→ **Exercise A**: In the benchmark post, how much VRAM does Octopus use with uniform crops?

→ **Document segment**:
--------------------------------
Built a head-to-head for the crop+resize workload (1000 crops from VisDrone 1080p frame → 224×224 bilinear) and added VRAM measurement to capture the structural memory advantage.

Uniform crops (256×256, TensorRT's best case):

Method	Kernel	E2E	VRAM	Notes
TensorRT	25.4 ms	200.6 ms	3369 MB	750 MB padded input, 0% waste
Octopus	172.1 ms	215.2 ms	230 MB	~31 KB metadata

TensorRT kernel is 6.78x faster (NVIDIA hand-tuned vs my numba JIT). End-to-end only 1.07x faster because transferring 750 MB of padded data eats most of the gain. Octopus uses 14.6x less VRAM.

Variable crops (real VisDrone bboxes, median 41×58, P95 162×151):

Method	Kernel	E2E	VRAM	Padding Waste
TensorRT	25.0 ms	244.1 ms	2426 MB	95% (1118 MB padded float32)
Octopus	172.2 ms	215.6 ms	296 MB	0% (~31 KB metadata)

TensorRT kernel still 6.89x faster in isolation. But Octopus end-to-end is 1.13x faster AND uses 8.2x less VRAM because:

95% of TensorRT's compute is on padding (a 41×58 real bbox padded to 312×312 = 40× wasted pixels)
1.12 GB of float32 padding moves host→GPU per batch
Peak VRAM (2.4 GB) is prohibitive on shared 8 GB devices where the GPU is also running model inference

This isn't a knock on TensorRT — it's built for neural network inference where inputs are uniform. Variable-size image processing is a different problem, especially under memory constraints.

Edge Deployment: Satellite & Drone (Real Data)

Satellite Onboard Filtering — Real Sentinel-2

Setup: real Sentinel-2 L2A B04 (red band) Greenland tile, 10980×10980 native, cropped to 8192×8192 for benchmark. Cut into 727 variable-size tiles (128-512px) via random grid. GPU runs normalize + threshold on all tiles in a single kernel launch, decides which tiles are worth downlinking.

Threshold tuned to 0.535 for Greenland scene (high albedo from ice/snow shifts the brightness distribution; synthetic threshold 0.35 was tuned for mixed ocean/vegetation/urban — adaptive thresholding is future work).

Downlink: 2 Mbps (typical LEO).
--------------------------------
→ **Material for this exercise**:
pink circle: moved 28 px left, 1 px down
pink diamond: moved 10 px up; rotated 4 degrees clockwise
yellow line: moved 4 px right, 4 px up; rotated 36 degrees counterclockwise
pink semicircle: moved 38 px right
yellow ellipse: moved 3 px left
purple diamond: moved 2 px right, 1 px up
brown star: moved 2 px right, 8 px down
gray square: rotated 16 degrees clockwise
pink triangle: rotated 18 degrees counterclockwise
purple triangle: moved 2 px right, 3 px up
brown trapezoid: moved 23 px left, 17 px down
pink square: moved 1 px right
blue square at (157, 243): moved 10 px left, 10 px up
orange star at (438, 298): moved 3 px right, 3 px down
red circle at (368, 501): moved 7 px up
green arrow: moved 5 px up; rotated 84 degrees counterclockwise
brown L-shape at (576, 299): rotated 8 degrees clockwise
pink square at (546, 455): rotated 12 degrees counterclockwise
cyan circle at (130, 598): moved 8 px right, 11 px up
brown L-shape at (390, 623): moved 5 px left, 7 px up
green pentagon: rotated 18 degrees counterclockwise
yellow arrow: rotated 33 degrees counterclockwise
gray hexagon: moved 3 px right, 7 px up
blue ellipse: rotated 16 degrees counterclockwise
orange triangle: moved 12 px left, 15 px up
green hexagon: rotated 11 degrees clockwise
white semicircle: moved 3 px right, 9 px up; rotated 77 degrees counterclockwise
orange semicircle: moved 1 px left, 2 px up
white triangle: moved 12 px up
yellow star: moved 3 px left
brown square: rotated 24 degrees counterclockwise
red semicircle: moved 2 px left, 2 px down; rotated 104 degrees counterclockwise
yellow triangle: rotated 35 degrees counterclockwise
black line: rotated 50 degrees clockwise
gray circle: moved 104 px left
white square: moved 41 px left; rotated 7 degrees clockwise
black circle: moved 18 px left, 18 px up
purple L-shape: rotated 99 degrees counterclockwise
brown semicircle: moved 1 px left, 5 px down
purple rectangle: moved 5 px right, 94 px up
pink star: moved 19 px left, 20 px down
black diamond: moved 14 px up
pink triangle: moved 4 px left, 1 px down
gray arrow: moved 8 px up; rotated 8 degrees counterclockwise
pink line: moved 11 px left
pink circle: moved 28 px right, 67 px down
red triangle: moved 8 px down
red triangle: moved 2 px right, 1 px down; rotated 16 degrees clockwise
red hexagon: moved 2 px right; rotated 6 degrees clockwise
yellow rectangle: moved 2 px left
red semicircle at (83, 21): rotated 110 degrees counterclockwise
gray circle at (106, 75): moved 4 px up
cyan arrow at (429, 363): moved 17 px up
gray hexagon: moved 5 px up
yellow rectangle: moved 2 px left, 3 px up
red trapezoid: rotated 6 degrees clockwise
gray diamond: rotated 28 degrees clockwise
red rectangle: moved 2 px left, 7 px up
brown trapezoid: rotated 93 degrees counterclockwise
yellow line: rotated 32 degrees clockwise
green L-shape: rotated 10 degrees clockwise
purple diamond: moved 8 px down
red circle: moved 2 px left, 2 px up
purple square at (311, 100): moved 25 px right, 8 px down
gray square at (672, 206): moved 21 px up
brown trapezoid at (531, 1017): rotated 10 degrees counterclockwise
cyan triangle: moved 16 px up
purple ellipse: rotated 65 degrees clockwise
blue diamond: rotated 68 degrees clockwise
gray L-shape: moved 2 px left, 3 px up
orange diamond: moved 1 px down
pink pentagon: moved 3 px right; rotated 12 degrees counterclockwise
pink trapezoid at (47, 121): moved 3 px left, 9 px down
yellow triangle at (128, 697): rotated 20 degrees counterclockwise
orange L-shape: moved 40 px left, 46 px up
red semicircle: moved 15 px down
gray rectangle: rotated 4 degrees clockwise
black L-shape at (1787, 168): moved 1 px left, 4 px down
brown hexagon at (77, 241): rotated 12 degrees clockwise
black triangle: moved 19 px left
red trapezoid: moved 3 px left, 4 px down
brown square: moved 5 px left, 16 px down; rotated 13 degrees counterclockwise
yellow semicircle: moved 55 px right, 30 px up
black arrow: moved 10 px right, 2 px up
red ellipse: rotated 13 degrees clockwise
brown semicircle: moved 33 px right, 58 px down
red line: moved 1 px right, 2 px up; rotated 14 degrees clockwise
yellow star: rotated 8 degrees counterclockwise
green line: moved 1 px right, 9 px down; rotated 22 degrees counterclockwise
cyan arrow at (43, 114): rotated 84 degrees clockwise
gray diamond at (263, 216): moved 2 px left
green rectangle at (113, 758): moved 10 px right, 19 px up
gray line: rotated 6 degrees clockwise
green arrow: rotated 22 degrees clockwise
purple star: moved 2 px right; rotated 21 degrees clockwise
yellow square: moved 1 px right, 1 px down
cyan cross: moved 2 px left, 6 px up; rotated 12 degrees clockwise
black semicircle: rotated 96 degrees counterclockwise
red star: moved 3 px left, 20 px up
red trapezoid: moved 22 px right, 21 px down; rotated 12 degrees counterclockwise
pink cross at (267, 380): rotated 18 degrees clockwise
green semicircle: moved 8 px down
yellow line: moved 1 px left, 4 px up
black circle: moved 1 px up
--------------------------------
→ **Exercise B**: In the rows from the first one through the line containing "yellow ellipse: moved 3 px left", replace "pink" with "magenta" and change nothing else. Return only those rows.

→ **Expected answer A**: 230 MB

→ **Expected answer B**:
magenta circle: moved 28 px left, 1 px down
magenta diamond: moved 10 px up; rotated 4 degrees clockwise
yellow line: moved 4 px right, 4 px up; rotated 36 degrees counterclockwise
magenta semicircle: moved 38 px right
yellow ellipse: moved 3 px left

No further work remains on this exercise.